(DATA LISTING)

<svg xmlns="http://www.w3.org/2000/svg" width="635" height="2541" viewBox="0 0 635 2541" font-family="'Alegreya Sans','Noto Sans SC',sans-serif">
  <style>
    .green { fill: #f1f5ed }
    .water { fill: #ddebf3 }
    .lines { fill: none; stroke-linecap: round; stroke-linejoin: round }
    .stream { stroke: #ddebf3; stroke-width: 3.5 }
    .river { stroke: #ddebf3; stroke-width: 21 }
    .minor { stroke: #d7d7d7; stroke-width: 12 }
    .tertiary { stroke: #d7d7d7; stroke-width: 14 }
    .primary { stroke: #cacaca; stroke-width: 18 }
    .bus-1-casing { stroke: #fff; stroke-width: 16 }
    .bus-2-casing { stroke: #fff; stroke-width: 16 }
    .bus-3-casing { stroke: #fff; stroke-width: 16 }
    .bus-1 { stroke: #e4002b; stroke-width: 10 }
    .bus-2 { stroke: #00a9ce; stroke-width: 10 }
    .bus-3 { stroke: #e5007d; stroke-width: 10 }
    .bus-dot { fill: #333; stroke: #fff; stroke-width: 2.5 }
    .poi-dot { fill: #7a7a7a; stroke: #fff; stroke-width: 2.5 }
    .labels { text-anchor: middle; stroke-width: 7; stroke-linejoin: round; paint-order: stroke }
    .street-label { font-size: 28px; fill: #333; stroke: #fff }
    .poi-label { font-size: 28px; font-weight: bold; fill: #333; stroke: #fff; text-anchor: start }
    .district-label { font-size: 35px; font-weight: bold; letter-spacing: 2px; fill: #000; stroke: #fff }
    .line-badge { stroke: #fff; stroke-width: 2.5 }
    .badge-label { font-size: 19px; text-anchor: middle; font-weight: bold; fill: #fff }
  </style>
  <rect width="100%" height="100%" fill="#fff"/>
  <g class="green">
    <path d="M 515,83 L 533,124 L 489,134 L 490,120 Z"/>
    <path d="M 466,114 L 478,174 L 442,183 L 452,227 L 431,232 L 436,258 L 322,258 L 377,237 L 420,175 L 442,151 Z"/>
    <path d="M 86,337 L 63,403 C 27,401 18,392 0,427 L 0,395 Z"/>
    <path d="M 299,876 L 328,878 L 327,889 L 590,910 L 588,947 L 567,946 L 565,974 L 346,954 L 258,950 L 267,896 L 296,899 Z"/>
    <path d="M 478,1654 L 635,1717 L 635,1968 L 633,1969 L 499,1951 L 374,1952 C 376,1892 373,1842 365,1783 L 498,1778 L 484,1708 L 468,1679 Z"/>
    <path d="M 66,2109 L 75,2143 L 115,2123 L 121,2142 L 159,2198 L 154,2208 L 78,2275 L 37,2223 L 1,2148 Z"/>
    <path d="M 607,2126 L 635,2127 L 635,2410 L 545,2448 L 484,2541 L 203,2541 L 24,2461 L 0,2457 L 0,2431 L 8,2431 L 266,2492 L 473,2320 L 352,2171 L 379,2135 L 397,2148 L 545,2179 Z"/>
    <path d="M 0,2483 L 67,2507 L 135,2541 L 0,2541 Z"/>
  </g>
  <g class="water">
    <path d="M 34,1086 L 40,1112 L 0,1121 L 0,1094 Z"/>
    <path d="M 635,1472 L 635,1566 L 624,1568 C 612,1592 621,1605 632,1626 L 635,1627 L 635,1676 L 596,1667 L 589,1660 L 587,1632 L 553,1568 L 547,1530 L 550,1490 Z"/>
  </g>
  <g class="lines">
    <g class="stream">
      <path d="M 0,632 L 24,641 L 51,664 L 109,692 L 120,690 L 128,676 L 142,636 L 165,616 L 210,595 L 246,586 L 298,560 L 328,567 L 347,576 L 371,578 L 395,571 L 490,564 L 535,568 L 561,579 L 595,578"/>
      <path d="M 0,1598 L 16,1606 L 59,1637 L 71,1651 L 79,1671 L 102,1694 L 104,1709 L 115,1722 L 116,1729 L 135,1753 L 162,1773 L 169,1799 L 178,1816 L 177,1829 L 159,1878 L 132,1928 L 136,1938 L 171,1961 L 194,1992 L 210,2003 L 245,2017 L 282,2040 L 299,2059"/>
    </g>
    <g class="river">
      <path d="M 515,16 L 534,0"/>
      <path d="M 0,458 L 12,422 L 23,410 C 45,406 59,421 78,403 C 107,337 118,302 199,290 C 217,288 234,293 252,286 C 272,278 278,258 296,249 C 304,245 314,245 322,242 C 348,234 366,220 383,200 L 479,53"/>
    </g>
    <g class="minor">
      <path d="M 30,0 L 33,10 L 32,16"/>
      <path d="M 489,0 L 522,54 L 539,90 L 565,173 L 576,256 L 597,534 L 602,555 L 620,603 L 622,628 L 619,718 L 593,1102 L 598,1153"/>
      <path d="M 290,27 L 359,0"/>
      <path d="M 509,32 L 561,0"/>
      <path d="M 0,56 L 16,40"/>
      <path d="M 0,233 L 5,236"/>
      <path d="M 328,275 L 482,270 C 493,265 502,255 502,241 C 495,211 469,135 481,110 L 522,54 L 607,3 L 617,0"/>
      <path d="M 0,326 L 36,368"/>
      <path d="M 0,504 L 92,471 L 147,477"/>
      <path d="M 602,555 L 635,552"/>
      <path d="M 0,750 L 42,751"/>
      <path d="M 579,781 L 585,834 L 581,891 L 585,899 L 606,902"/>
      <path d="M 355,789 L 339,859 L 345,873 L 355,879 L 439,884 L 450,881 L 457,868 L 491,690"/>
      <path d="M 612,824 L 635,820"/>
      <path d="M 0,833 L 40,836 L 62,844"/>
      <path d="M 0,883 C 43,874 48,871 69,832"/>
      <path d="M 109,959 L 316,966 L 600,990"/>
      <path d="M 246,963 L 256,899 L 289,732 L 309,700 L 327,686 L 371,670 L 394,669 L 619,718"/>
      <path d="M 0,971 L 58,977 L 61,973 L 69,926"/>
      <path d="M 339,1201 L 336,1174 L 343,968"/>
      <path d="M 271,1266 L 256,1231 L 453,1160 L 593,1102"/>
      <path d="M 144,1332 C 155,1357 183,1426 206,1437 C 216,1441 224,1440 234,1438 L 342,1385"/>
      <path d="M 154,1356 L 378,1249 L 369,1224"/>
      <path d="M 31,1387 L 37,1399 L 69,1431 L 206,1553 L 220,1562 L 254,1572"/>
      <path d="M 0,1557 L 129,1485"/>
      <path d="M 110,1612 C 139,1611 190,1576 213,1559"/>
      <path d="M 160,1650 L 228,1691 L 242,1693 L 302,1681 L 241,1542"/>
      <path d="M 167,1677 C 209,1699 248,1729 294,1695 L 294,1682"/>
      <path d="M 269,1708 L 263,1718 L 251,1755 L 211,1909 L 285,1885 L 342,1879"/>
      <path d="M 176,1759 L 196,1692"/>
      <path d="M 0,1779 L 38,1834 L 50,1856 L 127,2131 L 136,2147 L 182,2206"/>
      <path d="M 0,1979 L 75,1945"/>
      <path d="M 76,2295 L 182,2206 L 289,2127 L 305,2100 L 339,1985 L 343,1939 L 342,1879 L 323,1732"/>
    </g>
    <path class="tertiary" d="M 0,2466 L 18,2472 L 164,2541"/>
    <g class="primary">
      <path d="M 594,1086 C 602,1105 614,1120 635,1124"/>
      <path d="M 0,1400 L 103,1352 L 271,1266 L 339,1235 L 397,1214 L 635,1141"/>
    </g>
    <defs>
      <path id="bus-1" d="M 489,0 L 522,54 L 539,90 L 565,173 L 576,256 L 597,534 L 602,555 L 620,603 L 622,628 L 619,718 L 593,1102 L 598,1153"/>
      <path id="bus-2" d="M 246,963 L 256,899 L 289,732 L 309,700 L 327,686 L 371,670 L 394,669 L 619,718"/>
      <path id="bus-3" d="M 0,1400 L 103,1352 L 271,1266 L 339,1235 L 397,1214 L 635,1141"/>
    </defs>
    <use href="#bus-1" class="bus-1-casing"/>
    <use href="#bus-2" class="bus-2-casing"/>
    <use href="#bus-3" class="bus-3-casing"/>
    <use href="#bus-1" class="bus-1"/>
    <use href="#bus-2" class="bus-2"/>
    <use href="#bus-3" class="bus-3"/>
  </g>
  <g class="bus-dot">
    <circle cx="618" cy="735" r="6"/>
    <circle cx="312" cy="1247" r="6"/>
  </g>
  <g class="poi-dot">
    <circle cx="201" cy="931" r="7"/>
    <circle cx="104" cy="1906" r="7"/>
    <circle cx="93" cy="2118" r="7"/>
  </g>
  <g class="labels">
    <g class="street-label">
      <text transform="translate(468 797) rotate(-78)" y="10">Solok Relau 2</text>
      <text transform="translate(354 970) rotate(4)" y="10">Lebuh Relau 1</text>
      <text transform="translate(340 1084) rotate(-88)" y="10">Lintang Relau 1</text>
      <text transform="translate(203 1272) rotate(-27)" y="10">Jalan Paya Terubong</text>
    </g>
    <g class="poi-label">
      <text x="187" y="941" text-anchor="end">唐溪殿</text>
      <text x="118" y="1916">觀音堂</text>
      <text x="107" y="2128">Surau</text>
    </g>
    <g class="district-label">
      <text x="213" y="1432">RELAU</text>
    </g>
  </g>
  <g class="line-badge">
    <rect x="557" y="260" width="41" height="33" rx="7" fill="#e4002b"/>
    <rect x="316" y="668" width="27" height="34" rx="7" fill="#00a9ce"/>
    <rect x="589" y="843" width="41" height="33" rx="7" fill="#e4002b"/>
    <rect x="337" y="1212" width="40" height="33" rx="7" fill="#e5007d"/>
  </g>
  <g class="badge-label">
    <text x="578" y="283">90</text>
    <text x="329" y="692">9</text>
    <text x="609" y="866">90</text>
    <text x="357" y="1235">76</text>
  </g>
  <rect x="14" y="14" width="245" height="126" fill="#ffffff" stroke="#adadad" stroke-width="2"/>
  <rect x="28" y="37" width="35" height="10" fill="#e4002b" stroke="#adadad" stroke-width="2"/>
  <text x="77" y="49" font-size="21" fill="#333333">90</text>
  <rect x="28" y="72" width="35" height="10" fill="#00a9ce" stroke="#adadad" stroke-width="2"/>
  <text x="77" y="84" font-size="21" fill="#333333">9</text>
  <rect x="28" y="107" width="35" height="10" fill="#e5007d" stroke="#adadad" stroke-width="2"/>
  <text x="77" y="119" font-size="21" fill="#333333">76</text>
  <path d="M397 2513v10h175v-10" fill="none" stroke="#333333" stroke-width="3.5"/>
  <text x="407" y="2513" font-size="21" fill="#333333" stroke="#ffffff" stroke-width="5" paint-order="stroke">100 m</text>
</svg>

(End DATA LISTING)

→ WHAT YOU ARE ASKED TO DO: Select every line in the records above that contains the word "linejoin".

→ SOLUTION:
    .lines { fill: none; stroke-linecap: round; stroke-linejoin: round }
    .labels { text-anchor: middle; stroke-width: 7; stroke-linejoin: round; paint-order: stroke }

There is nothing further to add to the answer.